Video Saliency Detection via Spatial-Temporal Fusion and Low-Rank Coherency Diffusion

PubDate: February 2017

Teams: Beihang University;Stony Brook University

Writers: Chenglizhao Chen; Shuai Li; Yongguang Wang; Hong Qin; Aimin Hao

PDF: Video Saliency Detection via Spatial-Temporal Fusion and Low-Rank Coherency Diffusion

Abstract

This paper advocates a novel video saliency detection method based on the spatial-temporal saliency fusion and low-rank coherency guided saliency diffusion. In sharp contrast to the conventional methods, which conduct saliency detection locally in a frame-by-frame way and could easily give rise to incorrect low-level saliency map, in order to overcome the existing difficulties, this paper proposes to fuse the color saliency based on global motion clues in a batch-wise fashion. And we also propose low-rank coherency guided spatial-temporal saliency diffusion to guarantee the temporal smoothness of saliency maps. Meanwhile, a series of saliency boosting strategies are designed to further improve the saliency accuracy.
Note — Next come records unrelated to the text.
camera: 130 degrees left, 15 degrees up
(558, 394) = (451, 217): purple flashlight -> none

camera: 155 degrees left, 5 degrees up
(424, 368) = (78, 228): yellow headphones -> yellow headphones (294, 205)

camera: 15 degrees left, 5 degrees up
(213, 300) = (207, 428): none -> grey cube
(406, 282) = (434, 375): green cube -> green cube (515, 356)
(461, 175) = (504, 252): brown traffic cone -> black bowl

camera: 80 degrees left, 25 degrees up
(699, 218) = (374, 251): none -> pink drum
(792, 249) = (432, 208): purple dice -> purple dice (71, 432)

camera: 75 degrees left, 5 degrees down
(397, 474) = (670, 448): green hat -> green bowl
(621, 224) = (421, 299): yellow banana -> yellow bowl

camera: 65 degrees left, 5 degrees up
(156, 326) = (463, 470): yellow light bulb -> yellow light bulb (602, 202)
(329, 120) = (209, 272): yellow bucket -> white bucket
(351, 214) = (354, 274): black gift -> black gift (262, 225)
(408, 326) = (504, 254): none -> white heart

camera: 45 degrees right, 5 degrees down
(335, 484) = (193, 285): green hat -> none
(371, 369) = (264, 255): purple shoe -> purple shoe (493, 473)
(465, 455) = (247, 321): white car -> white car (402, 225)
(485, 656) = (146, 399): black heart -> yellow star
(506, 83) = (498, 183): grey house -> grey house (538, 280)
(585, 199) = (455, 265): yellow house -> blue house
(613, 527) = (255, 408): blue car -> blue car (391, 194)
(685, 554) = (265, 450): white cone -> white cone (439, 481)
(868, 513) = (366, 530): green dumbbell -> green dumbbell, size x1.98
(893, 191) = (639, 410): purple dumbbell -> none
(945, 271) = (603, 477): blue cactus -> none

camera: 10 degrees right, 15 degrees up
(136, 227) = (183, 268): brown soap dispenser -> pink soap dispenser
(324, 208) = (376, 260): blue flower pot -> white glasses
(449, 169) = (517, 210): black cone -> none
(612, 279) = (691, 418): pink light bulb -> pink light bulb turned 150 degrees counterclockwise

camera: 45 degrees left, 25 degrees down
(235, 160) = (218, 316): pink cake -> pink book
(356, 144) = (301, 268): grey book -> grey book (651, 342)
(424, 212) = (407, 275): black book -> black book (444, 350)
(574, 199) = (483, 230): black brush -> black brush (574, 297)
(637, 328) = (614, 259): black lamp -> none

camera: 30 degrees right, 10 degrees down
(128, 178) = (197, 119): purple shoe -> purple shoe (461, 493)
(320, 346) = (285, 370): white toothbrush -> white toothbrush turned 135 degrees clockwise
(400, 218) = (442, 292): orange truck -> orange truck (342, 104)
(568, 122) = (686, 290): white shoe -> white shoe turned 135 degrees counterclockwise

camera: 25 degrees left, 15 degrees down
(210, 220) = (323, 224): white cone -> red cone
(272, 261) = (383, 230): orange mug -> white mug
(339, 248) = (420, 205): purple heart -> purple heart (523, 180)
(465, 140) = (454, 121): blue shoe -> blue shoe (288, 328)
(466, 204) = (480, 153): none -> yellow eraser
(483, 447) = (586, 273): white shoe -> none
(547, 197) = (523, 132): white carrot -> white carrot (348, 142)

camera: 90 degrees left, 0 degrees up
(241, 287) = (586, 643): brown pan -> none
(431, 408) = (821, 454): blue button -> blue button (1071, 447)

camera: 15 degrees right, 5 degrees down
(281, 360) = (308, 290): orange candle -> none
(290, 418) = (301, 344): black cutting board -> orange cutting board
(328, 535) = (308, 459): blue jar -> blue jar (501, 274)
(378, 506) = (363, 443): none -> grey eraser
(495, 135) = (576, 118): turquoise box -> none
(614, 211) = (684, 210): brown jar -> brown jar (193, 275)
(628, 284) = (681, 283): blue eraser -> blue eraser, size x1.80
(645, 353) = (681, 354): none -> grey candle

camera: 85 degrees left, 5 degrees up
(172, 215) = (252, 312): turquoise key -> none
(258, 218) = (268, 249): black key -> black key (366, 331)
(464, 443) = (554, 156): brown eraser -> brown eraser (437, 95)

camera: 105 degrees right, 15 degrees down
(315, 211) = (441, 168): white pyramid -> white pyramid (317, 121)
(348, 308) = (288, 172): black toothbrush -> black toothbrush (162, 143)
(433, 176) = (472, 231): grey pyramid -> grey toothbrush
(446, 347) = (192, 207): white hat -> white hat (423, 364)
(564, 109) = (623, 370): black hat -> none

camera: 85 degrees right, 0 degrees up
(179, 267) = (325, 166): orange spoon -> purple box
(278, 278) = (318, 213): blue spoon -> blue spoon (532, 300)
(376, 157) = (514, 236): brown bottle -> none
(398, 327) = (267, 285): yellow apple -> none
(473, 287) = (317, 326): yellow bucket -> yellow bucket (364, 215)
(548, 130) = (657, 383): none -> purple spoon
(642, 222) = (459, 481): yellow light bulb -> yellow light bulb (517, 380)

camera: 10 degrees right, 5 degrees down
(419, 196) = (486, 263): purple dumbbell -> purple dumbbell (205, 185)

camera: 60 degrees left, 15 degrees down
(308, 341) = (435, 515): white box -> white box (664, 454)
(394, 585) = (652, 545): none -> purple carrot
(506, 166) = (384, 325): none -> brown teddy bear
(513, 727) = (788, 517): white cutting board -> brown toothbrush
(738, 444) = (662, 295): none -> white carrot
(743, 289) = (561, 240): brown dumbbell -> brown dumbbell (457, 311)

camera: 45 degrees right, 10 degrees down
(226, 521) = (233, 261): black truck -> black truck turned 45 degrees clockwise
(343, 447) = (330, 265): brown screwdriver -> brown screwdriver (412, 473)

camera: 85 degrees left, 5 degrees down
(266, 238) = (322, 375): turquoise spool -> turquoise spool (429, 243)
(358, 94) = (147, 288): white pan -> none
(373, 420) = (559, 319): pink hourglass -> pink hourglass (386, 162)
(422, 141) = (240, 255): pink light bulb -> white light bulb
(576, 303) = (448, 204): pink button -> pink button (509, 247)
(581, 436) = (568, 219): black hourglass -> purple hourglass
First, the original long-term video sequence is equally segmented into many short-term frame batches, and the motion clues of the individual video batch are integrated and diffused temporally to facilitate the computation of color saliency. Then, based on the obtained saliency clues, inter-batch saliency priors are modeled to guide the low-level saliency fusion. After that, both the raw color information and the fused low-level saliency are regarded as the low-rank coherency clues, which are employed to guide the spatial-temporal saliency diffusion with the help of an additional permutation matrix serving as the alternative rank selection strategy. Thus, it could guarantee the robustness of the saliency map’s temporal consistence, and further boost the accuracy of the computed saliency map. Moreover, we conduct extensive experiments on five public available benchmarks, and make comprehensive, quantitative evaluations between our method and 16 state-of-the-art techniques. All the results demonstrate the superiority of our method in accuracy, reliability, robustness, and versatility.